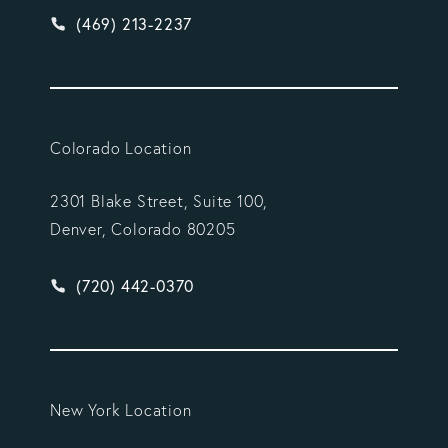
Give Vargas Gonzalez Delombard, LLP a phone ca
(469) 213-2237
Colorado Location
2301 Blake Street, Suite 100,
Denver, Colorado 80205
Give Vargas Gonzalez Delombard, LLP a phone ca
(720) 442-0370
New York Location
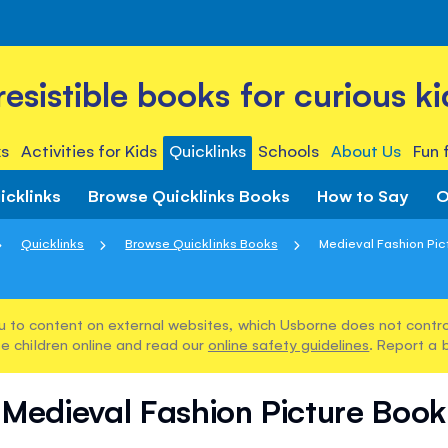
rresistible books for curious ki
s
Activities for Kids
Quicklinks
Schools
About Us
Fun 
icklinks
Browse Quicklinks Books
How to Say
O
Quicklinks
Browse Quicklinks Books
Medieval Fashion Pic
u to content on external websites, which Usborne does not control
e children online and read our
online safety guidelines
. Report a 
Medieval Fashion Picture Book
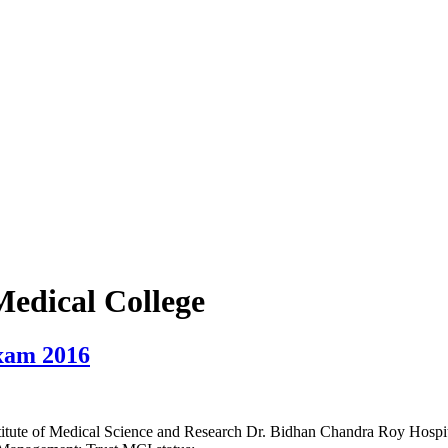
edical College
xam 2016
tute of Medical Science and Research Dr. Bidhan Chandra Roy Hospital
--
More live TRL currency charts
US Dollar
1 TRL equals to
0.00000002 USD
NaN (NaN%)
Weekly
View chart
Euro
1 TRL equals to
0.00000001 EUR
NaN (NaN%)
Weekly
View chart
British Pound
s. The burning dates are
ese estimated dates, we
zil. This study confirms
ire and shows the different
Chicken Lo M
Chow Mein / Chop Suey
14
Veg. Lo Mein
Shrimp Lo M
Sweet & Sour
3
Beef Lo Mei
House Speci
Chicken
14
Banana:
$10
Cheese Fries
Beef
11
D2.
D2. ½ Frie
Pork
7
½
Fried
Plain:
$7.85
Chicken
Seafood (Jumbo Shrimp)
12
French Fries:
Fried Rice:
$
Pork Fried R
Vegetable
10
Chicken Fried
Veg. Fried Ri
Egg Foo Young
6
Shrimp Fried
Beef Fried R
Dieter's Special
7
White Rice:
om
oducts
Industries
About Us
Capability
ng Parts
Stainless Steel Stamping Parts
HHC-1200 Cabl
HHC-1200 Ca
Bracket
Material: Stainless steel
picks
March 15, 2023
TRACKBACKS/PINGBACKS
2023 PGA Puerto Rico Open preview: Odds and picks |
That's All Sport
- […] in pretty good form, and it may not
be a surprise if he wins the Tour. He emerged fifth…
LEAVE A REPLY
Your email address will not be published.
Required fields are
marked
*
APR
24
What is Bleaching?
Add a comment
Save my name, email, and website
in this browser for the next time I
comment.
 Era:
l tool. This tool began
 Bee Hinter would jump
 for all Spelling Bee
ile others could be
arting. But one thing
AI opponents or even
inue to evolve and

- _Job item_
Copy the listing word for word, starting at the line that contains "edical College" and continuing down to the line that contains "tute of Medical", including both of those lines.

- _Response box_
edical College
xam 2016
tute of Medical Science and Research Dr. Bidhan Chandra Roy Hospital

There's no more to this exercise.